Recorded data
###
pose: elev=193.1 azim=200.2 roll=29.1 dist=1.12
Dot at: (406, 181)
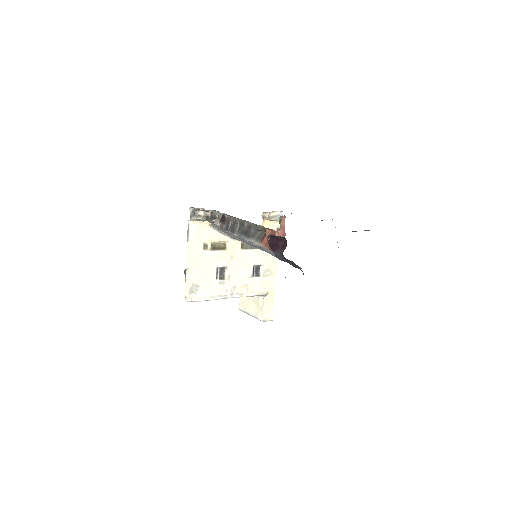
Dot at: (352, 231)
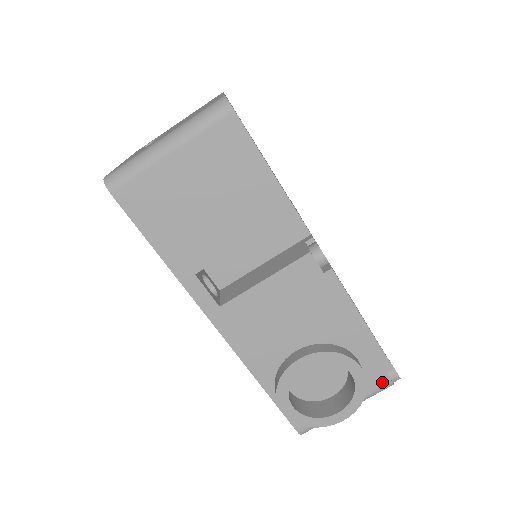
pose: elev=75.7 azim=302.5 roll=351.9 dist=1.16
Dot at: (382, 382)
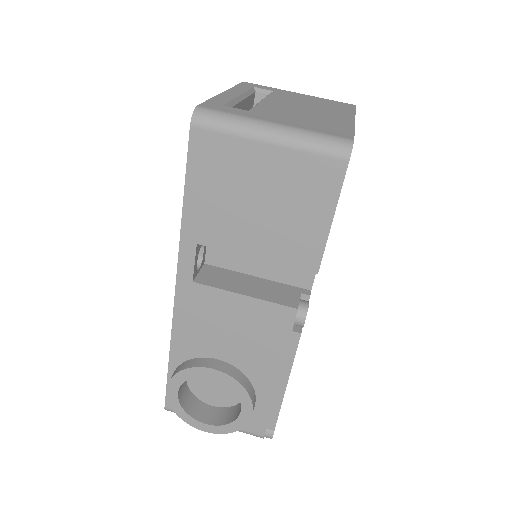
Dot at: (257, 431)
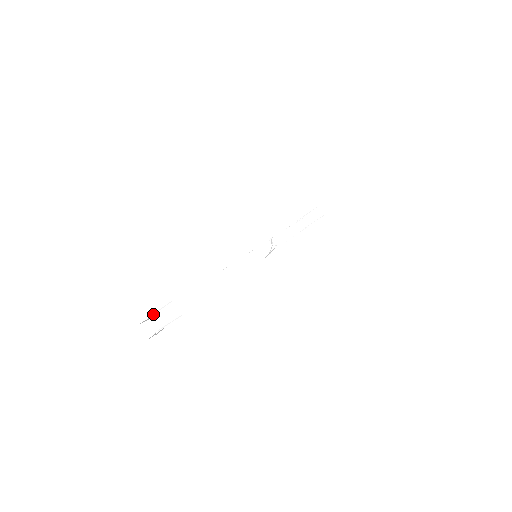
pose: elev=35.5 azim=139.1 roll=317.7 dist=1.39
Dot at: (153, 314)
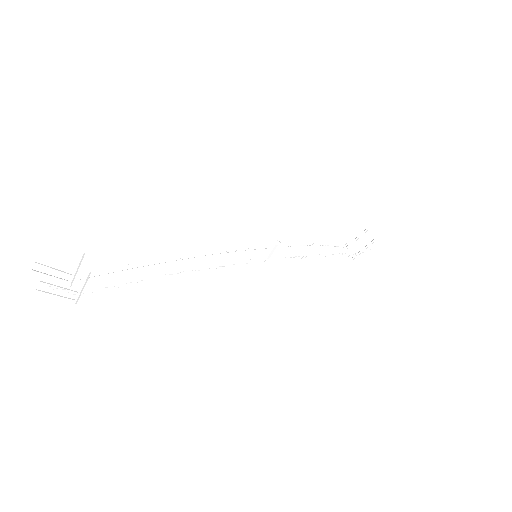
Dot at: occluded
###
> **REQUEST**: Please write down every text line of the entries above unchanged, leaving out the pictures.

> **OUTPUT BELOW**:
pose: elev=193.1 azim=200.2 roll=29.1 dist=1.12
Dot at: (406, 181)
Dot at: (352, 231)
pose: elev=75.7 azim=302.5 roll=351.9 dist=1.16
Dot at: (382, 382)
Dot at: (257, 431)
pose: elev=35.5 azim=139.1 roll=317.7 dist=1.39
Dot at: (153, 314)
Dot at: occluded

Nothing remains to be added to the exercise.